RECORDS below:
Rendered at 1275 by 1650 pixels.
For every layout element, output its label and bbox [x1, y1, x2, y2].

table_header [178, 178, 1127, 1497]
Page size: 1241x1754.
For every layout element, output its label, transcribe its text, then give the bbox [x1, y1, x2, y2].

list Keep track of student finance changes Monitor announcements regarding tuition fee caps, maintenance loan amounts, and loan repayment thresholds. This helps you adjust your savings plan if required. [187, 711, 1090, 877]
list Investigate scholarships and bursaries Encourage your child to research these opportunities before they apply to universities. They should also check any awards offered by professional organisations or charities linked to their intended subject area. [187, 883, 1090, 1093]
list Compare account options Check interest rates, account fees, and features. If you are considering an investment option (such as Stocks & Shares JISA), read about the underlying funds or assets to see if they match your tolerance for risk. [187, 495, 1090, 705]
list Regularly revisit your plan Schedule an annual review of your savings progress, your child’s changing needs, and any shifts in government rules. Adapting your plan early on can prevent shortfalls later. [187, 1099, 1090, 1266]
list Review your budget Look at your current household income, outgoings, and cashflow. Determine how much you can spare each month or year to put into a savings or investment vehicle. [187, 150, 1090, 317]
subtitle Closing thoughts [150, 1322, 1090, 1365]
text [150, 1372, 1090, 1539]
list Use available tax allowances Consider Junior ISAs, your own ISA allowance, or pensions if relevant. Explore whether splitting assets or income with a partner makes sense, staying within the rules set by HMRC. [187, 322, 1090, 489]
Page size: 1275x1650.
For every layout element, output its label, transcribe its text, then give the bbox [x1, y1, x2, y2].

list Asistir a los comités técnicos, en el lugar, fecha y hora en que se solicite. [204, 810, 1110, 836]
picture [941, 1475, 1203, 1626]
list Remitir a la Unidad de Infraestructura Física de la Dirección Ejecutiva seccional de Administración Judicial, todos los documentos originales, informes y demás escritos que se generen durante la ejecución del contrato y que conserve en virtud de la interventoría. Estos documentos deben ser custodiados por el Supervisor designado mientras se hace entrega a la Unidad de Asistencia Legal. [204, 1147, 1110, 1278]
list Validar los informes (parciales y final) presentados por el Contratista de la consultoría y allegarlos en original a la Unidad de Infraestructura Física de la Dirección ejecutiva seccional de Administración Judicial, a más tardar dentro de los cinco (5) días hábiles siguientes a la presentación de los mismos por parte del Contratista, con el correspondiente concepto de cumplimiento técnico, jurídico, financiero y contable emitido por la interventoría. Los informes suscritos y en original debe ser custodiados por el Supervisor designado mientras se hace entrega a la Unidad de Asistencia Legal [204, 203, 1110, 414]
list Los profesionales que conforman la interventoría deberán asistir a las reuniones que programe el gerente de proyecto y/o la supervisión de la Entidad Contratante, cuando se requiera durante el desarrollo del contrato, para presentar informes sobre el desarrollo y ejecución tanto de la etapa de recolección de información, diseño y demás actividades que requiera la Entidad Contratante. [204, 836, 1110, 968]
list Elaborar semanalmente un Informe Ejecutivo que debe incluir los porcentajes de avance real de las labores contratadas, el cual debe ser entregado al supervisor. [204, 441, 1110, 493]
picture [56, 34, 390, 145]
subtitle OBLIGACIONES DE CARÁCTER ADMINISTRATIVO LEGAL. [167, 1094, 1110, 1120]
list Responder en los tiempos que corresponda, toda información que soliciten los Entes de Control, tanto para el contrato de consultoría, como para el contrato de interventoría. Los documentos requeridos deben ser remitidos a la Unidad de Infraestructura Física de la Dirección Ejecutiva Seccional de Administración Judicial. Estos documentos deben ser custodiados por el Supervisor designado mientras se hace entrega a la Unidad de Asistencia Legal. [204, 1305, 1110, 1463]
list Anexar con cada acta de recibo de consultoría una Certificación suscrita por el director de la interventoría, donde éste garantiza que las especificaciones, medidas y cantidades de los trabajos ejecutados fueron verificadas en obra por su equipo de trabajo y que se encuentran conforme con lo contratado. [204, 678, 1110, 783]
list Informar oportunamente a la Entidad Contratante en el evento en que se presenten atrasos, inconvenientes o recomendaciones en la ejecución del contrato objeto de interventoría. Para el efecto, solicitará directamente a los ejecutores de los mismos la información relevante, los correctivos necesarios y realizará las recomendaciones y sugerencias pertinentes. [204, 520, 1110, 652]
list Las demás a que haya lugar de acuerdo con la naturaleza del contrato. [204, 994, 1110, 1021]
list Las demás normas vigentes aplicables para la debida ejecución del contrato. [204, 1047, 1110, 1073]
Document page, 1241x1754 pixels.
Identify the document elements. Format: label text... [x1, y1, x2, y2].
End of RECORDS.
If a line of the records above holds the word "size", show it.

#### [WRITTEN RESPONSE]
Page size: 1241x1754.
Page size: 1275x1650.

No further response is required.